What needs to be done: Pull out every naming line from the records below, word for word, and leave the pictures out of your answer.

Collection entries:
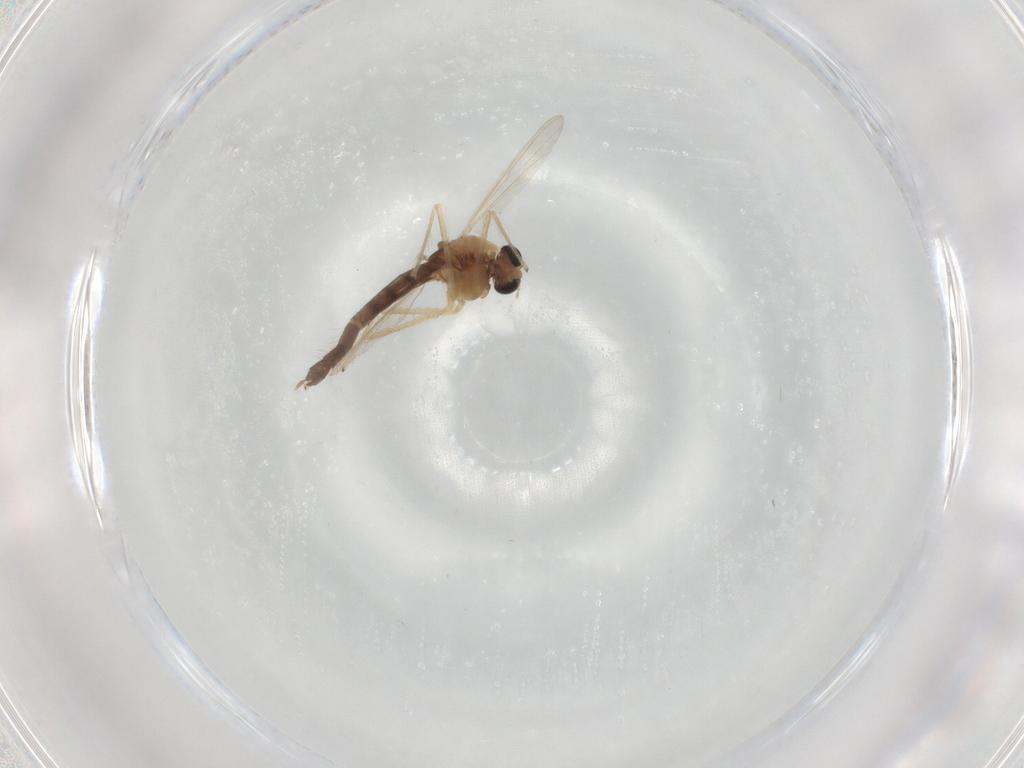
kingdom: Animalia
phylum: Arthropoda
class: Insecta
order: Diptera
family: Chironomidae
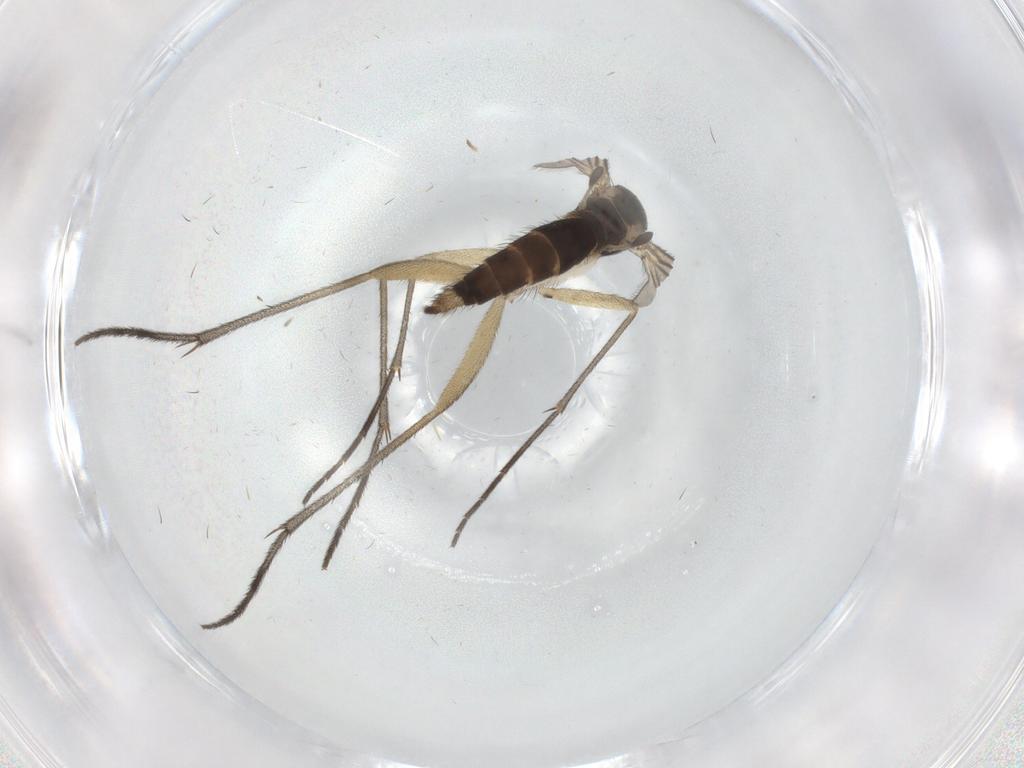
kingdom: Animalia
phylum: Arthropoda
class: Insecta
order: Diptera
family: Sciaridae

Result:
kingdom: Animalia
phylum: Arthropoda
class: Insecta
order: Diptera
family: Chironomidae
kingdom: Animalia
phylum: Arthropoda
class: Insecta
order: Diptera
family: Sciaridae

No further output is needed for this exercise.